For some reason, a lot of people still continue to use telnet, and other clear-text unix tools, like rcp and ftp.

This page contains some basic and not-so-basic information about how you replace these tools with ssh.

It also contains details on how you can use ssh to forward your X server info, and tunnel through firewalls.

Basic SSH

ssh and the tools that go with it are far superior the "old" tools that are usually used.

ssh - replaces telnet and rsh
scp - can replace ftp and rcp
sftp - replaces ftp

All of these tools handle all communication in a secure fashion. All of your commands and data are encrypted. And they will all tunnel everything through your firewall if you like.

ssh can do much more than simply replace telnet, however. When you combine ssh with an X-Server, you can start up an entire X-Session gui on a Unix/Linux box, and forward the desktop back to your current machine. You can do this from one *nix box to another, or even from a *nix box to a windows box, if you install an X-Server on your windows box (like cygwin). You can also set it up so that you can log in from one machine to another using ssh, and not have to type your password every time. And it is still secure. Very cool.

 

X session forwarding (desktop forwarding) between unix / linux machines

To have ssh forward your gui session back over ssh simply append a "-X" to your ssh command.

ssh -X somehost

Thats ALL you have to do. No DISPLAY variables, and its secure.

 

Making ssh connections between machines without passwords

To be able to log in without typing a password, follow these steps:

Example with two machines, A and B. I want to be able to go from A to B without a password.

On the machine A, you need to generate a set of keys.

ssh-keygen -t rsa

Go ahead and accept the default locations, and do not enter a passphrase when it asks for one (leave it blank)

This created these two files in the .ssh folder in your home directory - id_rsa and id_rsa.pub

Now, log into machine B.

Inside the .ssh folder (create if it doesn't exist) create a file named 'authorized_keys' (If it already exists, leave it - we will append to the end of it)

chmod authorized_keys to 644 (or less)

Gotcha - make sure that the .ssh folder has permissions of 644 or less as well, otherwise it won't work...

Now, add the contents of your id_rsa.pub that you created into the authorized_keys file.

Here is an easy way to do it (using scp)

scp MACHINE-A:.ssh/id_rsa.pub temp
This copies the .ssh/id_rsa.pub in my home directory on machine A into a file on machine B called temp.
The authenticity of host '172.22.19.15 (172.22.19.15)' can't be established.
RSA key fingerprint is 1f:b5:1b:a7:02:e7:20:0b:0c:65:0a:59:3c:21:4a:70.
Are you sure you want to continue connecting (yes/no)? yes
This is normal ssh behavior, the first time you connect to another machine
Warning: Permanently added '172.22.19.15' (RSA) to the list of known hosts.
armbrust@172.22.19.15's password:
id_rsa.pub 100% |******************************| 240 00:00
rsnode0==> ~/.ssh>cat temp >> authorized_keys
This added my public key into my authorized keys file

rsnode0==>~/.ssh>rm temp

And thats it. Now, all I have to do to connect from machine A to B is type 'ssh B' and it will not prompt for a password.

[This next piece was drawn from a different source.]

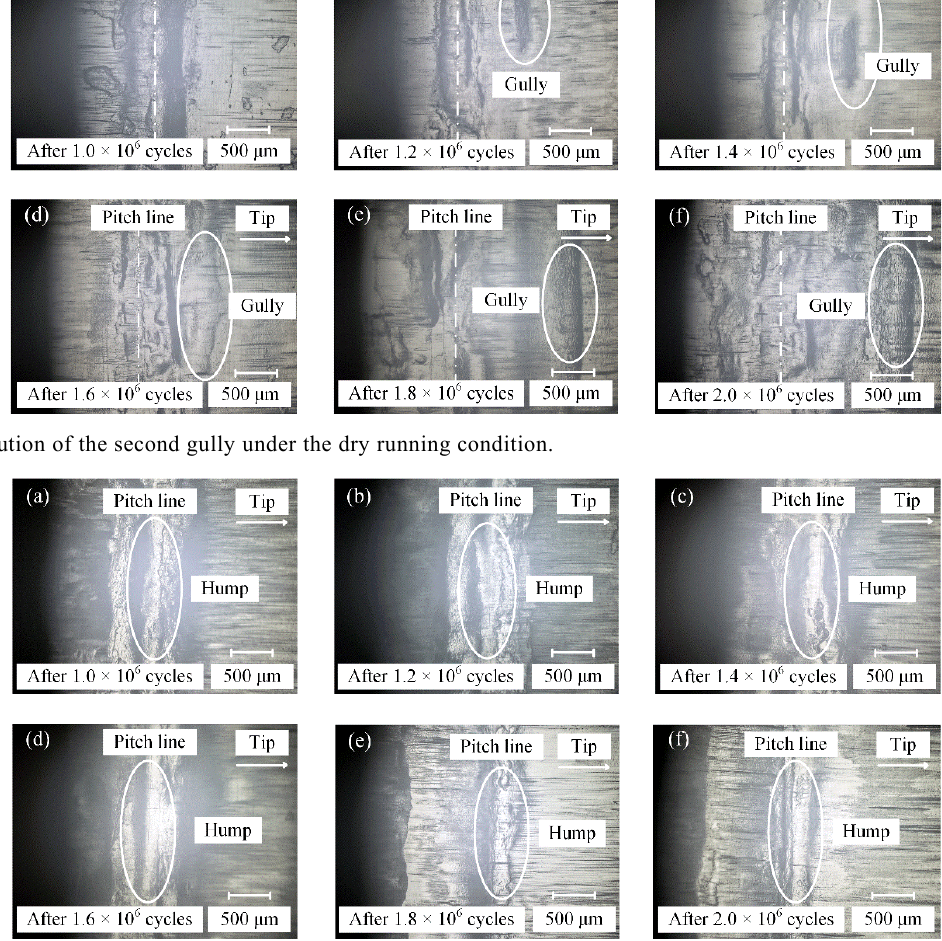
Fig. 12 Evolution of the hump under the dry running condition.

Note: In older versions of ssh, if you used an rsa key, the names of some of your files will have a 2 appended on the end of them. So to make this work, rename authorized_keys to authorized_keys2. You can find out for sure if you need to do this by checking the man pages of ssh.

 

Using cygwin as an X server on windows

You could use cygwin on your windows machine to enable you to remote a linux or unix desktop back to your windows machine. However, XMing is a much easier way to do it.